9-7 水
……だというのに。
ジェラールが魔術師であることを知らないがゆえに、敵意を向けることなく話しかけてきた少女。
彼女の言葉に、まるで抵抗を感じなかったジェラール自身。
一瞬とはいえ、当たり前のように成り立ってしまった会話。
ジェラールは、腹の底からじわじわとはい上がってくる不快感を振り払うように、マントを翻す。
ここまで感じていた恐れは、あの少女のために、すっかり拭い去られていた。
『空の破片』までの距離は、他の懸念なしに歩いてみれば、たいしたものではなかった。
『空の破片』の足元にたどり着いたジェラールは、背後に過ぎた通りを振り返る。
ジェラールが『空の破片』との距離を詰めていく間、通りすぎる一般民の誰も、魔術師がすぐそばにいることに気づかなかった。
今もなお、誰一人、ジェラールの方を見ていない。
あれほどの恐怖だったはずの外界は、拍子抜けするほど手応えがなかった。それは小気味よくもあり、かえって薄気味悪くもある。
ジェラールは、尽きない不安を横に置いて、『空の破片』に向き直った。
遠目には見たことがあるものの、至近距離で『空の破片』を観察するのは、ジェラールにとってはじめてのことだった。

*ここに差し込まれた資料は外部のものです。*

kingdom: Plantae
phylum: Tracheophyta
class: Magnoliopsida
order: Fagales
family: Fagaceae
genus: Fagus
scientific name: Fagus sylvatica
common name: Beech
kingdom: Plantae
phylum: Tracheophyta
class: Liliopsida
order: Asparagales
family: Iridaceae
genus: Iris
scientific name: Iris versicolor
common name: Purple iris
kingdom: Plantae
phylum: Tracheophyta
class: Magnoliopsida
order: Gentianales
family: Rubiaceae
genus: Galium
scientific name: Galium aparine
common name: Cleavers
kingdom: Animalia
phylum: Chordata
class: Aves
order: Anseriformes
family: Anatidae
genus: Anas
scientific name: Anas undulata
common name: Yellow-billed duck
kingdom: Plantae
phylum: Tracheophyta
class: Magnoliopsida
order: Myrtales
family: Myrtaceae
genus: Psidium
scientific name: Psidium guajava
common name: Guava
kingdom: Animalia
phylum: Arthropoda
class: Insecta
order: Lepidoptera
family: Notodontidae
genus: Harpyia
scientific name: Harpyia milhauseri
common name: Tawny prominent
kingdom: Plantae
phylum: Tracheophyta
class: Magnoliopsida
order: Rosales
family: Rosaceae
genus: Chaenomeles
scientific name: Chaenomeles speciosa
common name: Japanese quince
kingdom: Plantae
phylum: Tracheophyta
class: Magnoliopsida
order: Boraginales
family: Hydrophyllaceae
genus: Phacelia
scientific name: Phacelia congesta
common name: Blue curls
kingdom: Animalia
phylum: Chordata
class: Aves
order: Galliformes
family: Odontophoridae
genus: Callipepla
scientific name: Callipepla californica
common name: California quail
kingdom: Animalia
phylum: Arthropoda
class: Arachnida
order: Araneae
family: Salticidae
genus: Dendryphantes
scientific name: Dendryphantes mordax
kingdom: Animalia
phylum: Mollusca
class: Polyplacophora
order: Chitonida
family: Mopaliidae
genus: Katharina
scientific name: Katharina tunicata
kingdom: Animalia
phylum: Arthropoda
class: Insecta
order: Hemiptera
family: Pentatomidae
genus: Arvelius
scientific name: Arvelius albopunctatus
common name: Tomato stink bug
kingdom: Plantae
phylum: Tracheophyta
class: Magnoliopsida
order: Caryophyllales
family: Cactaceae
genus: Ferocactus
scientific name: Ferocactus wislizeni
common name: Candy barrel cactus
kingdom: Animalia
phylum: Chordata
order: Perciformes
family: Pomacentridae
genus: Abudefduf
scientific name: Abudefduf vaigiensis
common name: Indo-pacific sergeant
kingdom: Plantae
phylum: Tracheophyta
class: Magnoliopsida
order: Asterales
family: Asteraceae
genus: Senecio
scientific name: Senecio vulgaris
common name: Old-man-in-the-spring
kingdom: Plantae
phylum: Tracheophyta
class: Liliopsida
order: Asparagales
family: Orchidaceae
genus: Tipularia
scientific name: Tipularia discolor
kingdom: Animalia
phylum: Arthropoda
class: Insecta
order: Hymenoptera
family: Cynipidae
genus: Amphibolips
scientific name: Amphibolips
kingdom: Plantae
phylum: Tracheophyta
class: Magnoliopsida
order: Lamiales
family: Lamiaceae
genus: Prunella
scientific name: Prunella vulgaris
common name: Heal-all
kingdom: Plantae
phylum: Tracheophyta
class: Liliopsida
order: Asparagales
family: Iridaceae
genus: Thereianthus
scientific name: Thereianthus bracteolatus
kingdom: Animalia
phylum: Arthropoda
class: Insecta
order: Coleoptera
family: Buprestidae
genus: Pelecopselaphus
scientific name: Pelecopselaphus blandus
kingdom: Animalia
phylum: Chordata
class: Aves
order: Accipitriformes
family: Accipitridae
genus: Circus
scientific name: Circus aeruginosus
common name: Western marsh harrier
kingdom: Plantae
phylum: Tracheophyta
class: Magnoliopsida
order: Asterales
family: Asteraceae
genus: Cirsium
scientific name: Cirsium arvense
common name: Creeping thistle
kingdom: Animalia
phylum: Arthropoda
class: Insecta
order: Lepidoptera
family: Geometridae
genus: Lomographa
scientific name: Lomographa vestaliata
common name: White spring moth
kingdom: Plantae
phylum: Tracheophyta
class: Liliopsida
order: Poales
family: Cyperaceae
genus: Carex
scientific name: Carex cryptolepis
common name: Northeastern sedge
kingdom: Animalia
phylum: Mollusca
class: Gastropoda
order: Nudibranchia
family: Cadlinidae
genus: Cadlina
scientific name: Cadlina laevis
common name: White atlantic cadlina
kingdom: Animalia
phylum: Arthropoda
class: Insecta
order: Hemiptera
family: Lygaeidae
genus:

『空の破片』は、見た目には〈大きな青い石〉だ。そこらの二階建ての屋根を遙かにしのぐ巨大な半透明の体に、よどみなく背景を透かしている。
近くに寄ると、見上げても視界に入りきらない大きさに、強い圧迫感を受ける。しかし、『空の破片』が異様なのは、ただ巨大なためではなかった。
ふいに、ジェラールと『空の破片』の間を、風が吹き抜ける。風の動きにつられて、『空の破片』の表面に、ざわりとさざ波が立った。
まるで、巨大な水の塊のように――奇妙な表現だが、そうとしか形容しようがない。巨大な水の質量を前にしているという感覚が、『空の破片』の与える圧迫感を増幅させていた。